Billy Norris, one of the founders of Tamiami Sportsman, is grateful for Adam’s help.
“It’s huge because it is difficult to raise money,” Billy says. “By next season these grass beds will be protected. It’s pretty awesome.”
That is just the beginning of Adam’s quest to protect the back bays. In January he started free weekly educational tours of the local waterways in south Lee County. Anyone can take the free one-and-a-half-hour tour where Adam explains not only boating safety in these shallow areas, but how to protect the ecology.
“It takes 10 to 15 years for that grass to regrow,” Adam says on a recent tour as he stops by a seagrass bed to educate those on board. “That is what we want to protect. If you cast a net, you will see how much is in that grass. There are baby sea horses, little grouper, starfish. This is where all the baby fish start. There is so much in there. It is mind-boggling. That is why we want to protect this.”
Adam hopes more people will attend these Friday morning free tours that he plans to do year-round.
“We invite anybody who wants to go out there and get familiar with the waterways,” he says. “We call it the local knowledge. A lot of times we go out there and I see people cutting across the bay, and they think they are in Lake Michigan or Lake Geneva. They are used to 80 feet of water.”
Outside the channels, the water can be just inches deep. Those on the recent tour saw egrets and herons walking in the middle of the bay.
“We were just trying to help people figure out where to go,” he says of the tours. “It doesn’t cost us much. It just takes a little bit of our time.”
During the recent outing, Adam purposely left the channel and bumped bottom in a few inches of water.
“If you get stuck, don’t power through it,” he says as he demonstrates the best way to get off a sandbar. “This is a park. You need to treat it that way.”

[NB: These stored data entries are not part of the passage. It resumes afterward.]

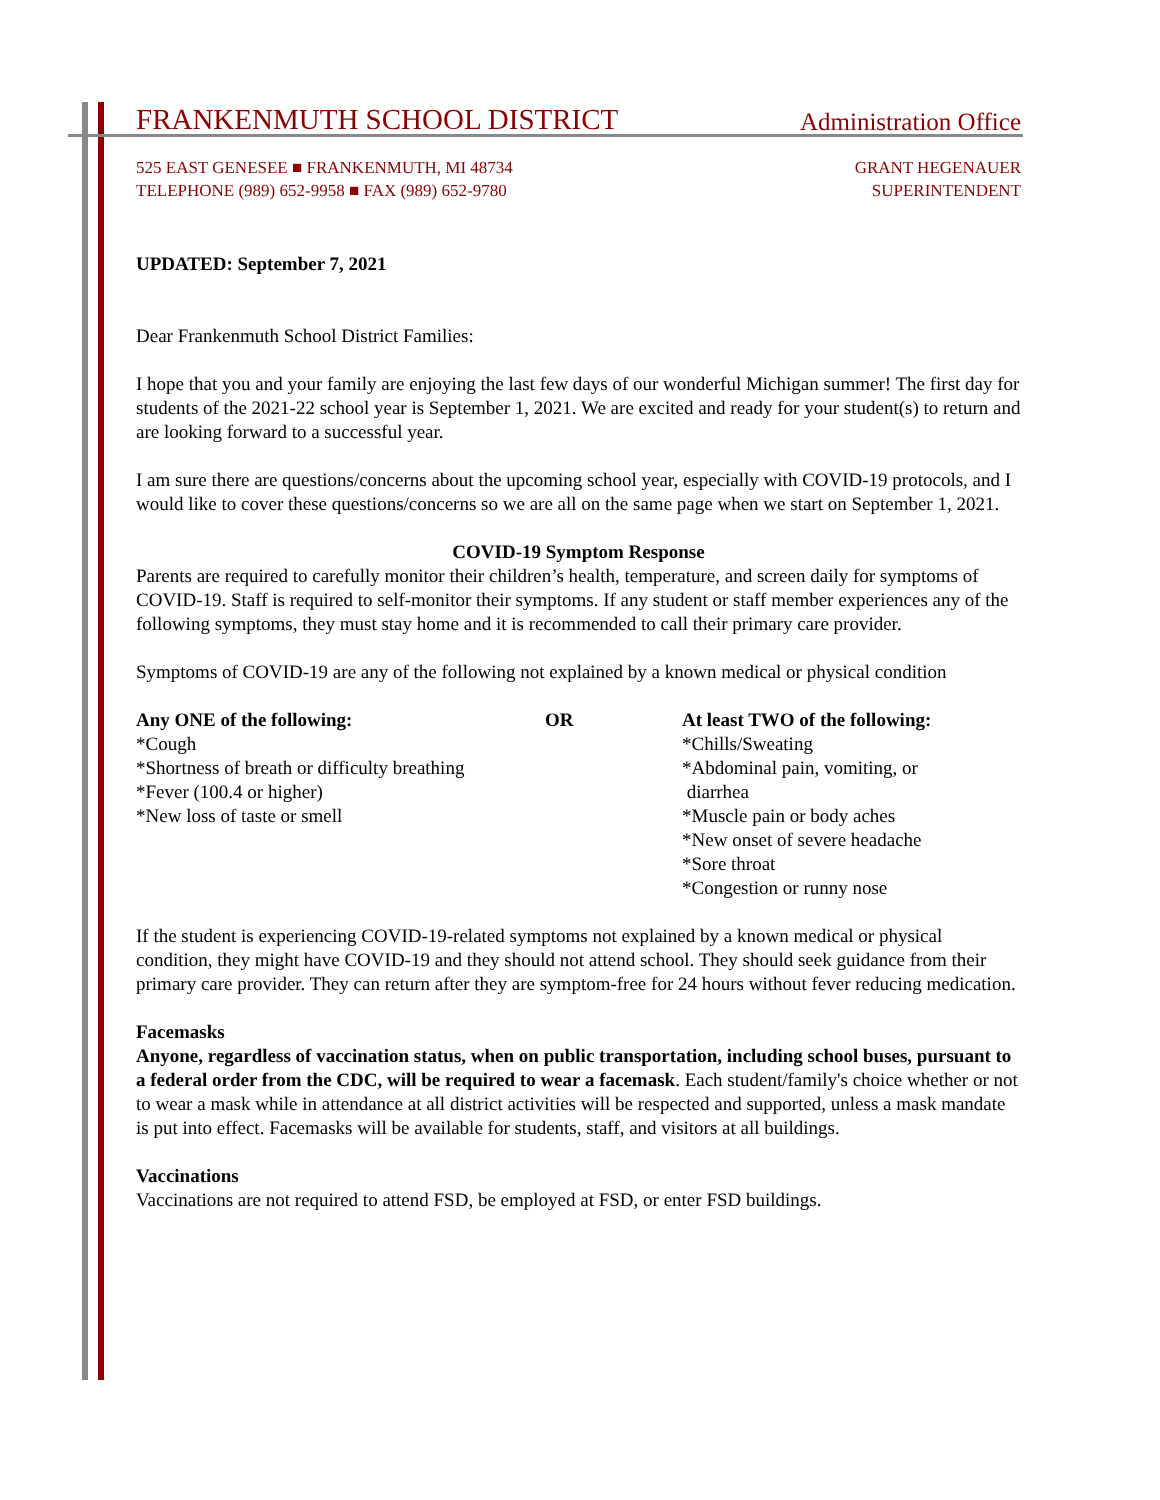FRANKENMUTH SCHOOL DISTRICT Administration Office
525 EAST GENESEE ■ FRANKENMUTH, MI 48734
TELEPHONE (989) 652-9958 ■ FAX (989) 652-9780
GRANT HEGENAUER
SUPERINTENDENT
UPDATED: September 7, 2021
Dear Frankenmuth School District Families:
I hope that you and your family are enjoying the last few days of our wonderful Michigan summer! The first day for students of the 2021-22 school year is September 1, 2021. We are excited and ready for your student(s) to return and are looking forward to a successful year.
I am sure there are questions/concerns about the upcoming school year, especially with COVID-19 protocols, and I would like to cover these questions/concerns so we are all on the same page when we start on September 1, 2021.
COVID-19 Symptom Response
Parents are required to carefully monitor their children’s health, temperature, and screen daily for symptoms of COVID-19. Staff is required to self-monitor their symptoms. If any student or staff member experiences any of the following symptoms, they must stay home and it is recommended to call their primary care provider.
Symptoms of COVID-19 are any of the following not explained by a known medical or physical condition
Any ONE of the following:
*Cough
*Shortness of breath or difficulty breathing
*Fever (100.4 or higher)
*New loss of taste or smell
OR At least TWO of the following:
*Chills/Sweating
*Abdominal pain, vomiting, or
diarrhea
*Muscle pain or body aches
*New onset of severe headache
*Sore throat
*Congestion or runny nose
If the student is experiencing COVID-19-related symptoms not explained by a known medical or physical condition, they might have COVID-19 and they should not attend school. They should seek guidance from their primary care provider. They can return after they are symptom-free for 24 hours without fever reducing medication.
Facemasks
Anyone, regardless of vaccination status, when on public transportation, including school buses, pursuant to a federal order from the CDC, will be required to wear a facemask. Each student/family's choice whether or not to wear a mask while in attendance at all district activities will be respected and supported, unless a mask mandate is put into effect. Facemasks will be available for students, staff, and visitors at all buildings.
Vaccinations
Vaccinations are not required to attend FSD, be employed at FSD, or enter FSD buildings.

Adam was recently appointed by the governor to the Florida Boating Advisory Council. He is one of 18 people around the state who work with the Florida Fish and Wildlife Conservation Commission and the Department of Economic Opportunity regarding issues that affect the boating community.
“We go up there and discuss our big concerns,” Adam says.
Adam has also helped the fun side of boating. When the Bonita Springs Area Chamber of Commerce decided to stop running the annual boat parade on the Imperial River, Adam stepped in. When he took over in 2008, he was put at the forefront of a parade that had dwindled to about six boats the previous year.
“That was horrible,” Adam says. “I thought ‘We can do it,’ and it just kind of grew. Like anything else here at Bay Water, we push it to the extreme. We put some money in the pot and added some new themes and new ideas, and we put money into decorating our boats.”
Since then the parade has grown in participation each year and had more than 40 boats in the event last December.
“We are building it back up,” Adam says. “We are one of the biggest in Southwest Florida now. We are going to keep growing the best we can. We look forward to it every year. Anything we can do to help people in the water and bring attention to the water is a big thing.”
Adam was born in Naples and raised in Bonita Springs. He and his brother Derrick and their parents, Omar and Sherry Botana, began Bay Water Boat Rentals 14 years ago. They started Bay Water Boat Club 12 years ago. The club now has 397 members and 41 vessels, and there are an additional 15 rental boats.
With being so water-dependent, Adam says red tide did hurt his business this past year.
“We are down 20 percent on new membership sales,” he says. “Rentals slowed down in the summer and in the winter came back. But for the big investment, people are scared to put down the money for a boat or a membership. Red tide is a natural occurrence. It’s nature. It bounces back.”